Voici ma chronique du 5 août

Ce 1er août, Amazon a annoncé aux vendeurs qui utilisent sa plateforme l’augmentation de ses tarifs, en conséquence de l’instauration de la « taxe Gafa » par la France. Sur les réseaux sociaux, certains s’en sont émus. Les uns se sont indignés que l’entreprise répercute le montant de cette charge sur ses clients.

L’épisode est intéressant car il offre l’opportunité d’une expérimentation économique grandeur réelle : quoiqu’il arrive, quand une taxe est levée, c’est le consommateur qui en paie les frais, soit que l’entreprise qui y est assujettie la transmet directement dans ses prix, soit qu’elle détourne ses ressources de l’usage qu’elle aurait souhaité en faire (la taxe l’oblige à consacrer au paiement de ses impôts des sommes qu’elle aurait pu mobiliser pour l’augmentation des salaires ou l’investissement). Cela ne remet pas nécessairement en cause les raisons politiques qui ont conduit à l’augmentation de la fiscalité, mais il ne faut pas s’étonner des effets de la mesure.

D’autres ont joué les moralisateurs : comment Jeff Bezos prétend-il œuvrer au bien commun quand il ne recherche en réalité que le profit de son entreprise ​? Voilà qui mérite qu’on s’y arrête.

Car le propos est révélateur d’un esprit qui ne cesse de gagner du terrain, selon lequel le but de l’entreprise serait d’épanouir son environnement, de favoriser la réussite d’ambitions sociales ou collectives diverses mais surtout, surtout de ne pas se laisser dominer par l’intérêt de ses actionnaires. Des papiers expliquent ainsi très sérieusement qu’il faut protéger les managers des interférences des détenteurs du capital, qui les empêchent de déployer sereinement leurs vues supérieures. D’autres, même, que les actionnaires ne sont pas les propriétaires de l’entreprise car l’entreprise étant une forme de collectivité, il est normal que sa propriété soit, en somme, collective.

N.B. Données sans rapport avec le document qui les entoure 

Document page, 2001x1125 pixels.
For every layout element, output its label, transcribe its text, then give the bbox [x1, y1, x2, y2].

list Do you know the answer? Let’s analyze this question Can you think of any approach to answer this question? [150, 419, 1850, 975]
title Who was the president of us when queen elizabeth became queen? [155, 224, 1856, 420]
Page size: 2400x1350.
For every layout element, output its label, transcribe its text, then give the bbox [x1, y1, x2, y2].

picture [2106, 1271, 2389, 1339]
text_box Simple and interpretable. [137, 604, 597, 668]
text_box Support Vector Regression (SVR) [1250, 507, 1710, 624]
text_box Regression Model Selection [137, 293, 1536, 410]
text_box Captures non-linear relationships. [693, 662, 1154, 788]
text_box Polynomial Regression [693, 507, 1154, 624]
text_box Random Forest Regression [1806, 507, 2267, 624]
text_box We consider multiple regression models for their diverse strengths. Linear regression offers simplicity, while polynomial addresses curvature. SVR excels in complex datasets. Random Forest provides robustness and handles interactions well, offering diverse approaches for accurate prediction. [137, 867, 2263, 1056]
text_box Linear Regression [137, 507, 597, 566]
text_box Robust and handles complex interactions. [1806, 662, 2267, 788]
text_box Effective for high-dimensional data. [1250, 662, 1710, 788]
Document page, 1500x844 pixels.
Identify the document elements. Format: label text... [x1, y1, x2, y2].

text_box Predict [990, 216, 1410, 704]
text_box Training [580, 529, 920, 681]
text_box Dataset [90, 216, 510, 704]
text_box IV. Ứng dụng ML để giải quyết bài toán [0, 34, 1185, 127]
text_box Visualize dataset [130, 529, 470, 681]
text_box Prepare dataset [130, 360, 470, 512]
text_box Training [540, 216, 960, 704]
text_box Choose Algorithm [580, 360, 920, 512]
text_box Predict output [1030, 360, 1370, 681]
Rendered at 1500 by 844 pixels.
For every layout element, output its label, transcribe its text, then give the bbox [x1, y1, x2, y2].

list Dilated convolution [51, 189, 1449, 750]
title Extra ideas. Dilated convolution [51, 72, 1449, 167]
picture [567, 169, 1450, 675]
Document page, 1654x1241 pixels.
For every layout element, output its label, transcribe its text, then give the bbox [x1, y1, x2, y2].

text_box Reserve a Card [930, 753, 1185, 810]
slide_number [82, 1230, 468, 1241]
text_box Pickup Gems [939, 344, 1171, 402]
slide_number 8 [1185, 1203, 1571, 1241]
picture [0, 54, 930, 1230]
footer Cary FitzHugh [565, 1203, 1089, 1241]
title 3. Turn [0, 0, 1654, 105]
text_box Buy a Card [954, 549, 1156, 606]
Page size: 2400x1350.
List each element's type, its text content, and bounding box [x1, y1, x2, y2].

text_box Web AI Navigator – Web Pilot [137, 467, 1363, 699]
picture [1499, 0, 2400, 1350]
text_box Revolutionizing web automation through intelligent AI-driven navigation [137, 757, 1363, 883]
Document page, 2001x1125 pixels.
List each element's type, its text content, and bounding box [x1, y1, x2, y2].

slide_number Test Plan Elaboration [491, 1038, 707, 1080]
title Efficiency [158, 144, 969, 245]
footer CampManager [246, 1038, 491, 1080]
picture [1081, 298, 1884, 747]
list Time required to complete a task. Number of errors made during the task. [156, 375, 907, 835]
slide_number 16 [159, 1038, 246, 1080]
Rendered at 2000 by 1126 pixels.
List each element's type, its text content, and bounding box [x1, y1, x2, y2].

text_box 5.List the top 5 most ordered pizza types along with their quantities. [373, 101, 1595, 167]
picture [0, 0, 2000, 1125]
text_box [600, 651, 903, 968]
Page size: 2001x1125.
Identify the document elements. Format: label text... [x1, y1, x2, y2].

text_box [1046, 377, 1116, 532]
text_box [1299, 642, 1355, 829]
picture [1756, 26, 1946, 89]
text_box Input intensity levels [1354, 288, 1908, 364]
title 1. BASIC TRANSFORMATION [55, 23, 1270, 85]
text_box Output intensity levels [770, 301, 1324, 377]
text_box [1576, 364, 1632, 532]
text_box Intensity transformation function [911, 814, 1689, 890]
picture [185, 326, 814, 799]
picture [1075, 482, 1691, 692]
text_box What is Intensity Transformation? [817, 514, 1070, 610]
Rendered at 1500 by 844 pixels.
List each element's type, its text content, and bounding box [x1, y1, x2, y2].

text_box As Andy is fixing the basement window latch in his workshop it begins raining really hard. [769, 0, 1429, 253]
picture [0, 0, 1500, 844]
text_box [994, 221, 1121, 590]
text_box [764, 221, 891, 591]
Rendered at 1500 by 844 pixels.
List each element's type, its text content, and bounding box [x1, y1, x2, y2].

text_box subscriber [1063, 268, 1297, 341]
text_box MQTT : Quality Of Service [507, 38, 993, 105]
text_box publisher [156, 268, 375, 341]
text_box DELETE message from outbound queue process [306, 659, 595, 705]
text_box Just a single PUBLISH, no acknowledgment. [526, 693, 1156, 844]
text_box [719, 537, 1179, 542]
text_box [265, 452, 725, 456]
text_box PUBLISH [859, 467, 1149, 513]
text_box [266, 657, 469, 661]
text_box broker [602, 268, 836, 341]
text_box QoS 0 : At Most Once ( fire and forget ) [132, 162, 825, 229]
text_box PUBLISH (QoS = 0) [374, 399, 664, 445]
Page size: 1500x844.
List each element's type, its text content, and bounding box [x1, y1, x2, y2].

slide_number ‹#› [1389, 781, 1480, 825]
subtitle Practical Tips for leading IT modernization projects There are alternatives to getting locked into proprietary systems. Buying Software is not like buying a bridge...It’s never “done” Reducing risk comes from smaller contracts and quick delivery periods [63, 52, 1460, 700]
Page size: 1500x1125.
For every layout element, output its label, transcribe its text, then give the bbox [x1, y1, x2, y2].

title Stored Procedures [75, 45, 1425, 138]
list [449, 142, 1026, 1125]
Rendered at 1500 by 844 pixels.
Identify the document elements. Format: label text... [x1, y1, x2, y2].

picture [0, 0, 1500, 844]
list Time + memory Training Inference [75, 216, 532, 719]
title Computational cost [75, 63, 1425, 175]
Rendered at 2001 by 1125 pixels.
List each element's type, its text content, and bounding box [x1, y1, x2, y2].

Droit de propriété. Il s’agit d’une remise en cause, insidieuse mais claire, du droit de propriété. Ce n’est pas rien : il est au fondement de notre système économique (et de notre modèle démocratique). A la propriété de l’entreprise sont attachés la responsabilité et le risque : l’actionne engage son propre argent ; quand les performances de l’entreprise chutent en bourse, il perd – ce n’est pas le cas des salariés par exemple.

Il en découle que c’est aux actionnaires que revient le pouvoir ultime de décider. Il est à ce titre normal que les dirigeants soient mis sur le gril et fassent preuve de transparence sur leur gestion.

Cela ne veut pas dire que l’entreprise serait mieux gérée sans tenir compte des intérêts de ses salariés, ni de son environnement immédiat – au contraire. Les actionnaires le savent ​; mais ce qui est leur moteur, c’est la rentabilité de leur investissement – fût-elle en partie évaluée à l’aune de critères extra-financiers (aux Etats-Unis, les syndicats ont des fonds de pension par lesquels ils font pression sur les entreprises). Il est d’ailleurs plutôt hypocrite de ne pas reconnaître que si les firmes se précipitent aujourd’hui sur la RSE ou les nouveaux modes de travail, c’est précisément parce que cela accroît leur performance et leur valeur.

A confondre les principes, on dissipe les bases de l’économie de marché. Friedman a écrit ​: « ​la responsabilité sociale de l’entreprise est d’accroître ses profits ​​». C’est cela qui lui permet d’investir, de mieux payer ses salariés, de rémunérer ses actionnaires. C’est cela qui leur permet ensuite, d’être de bons philanthropes.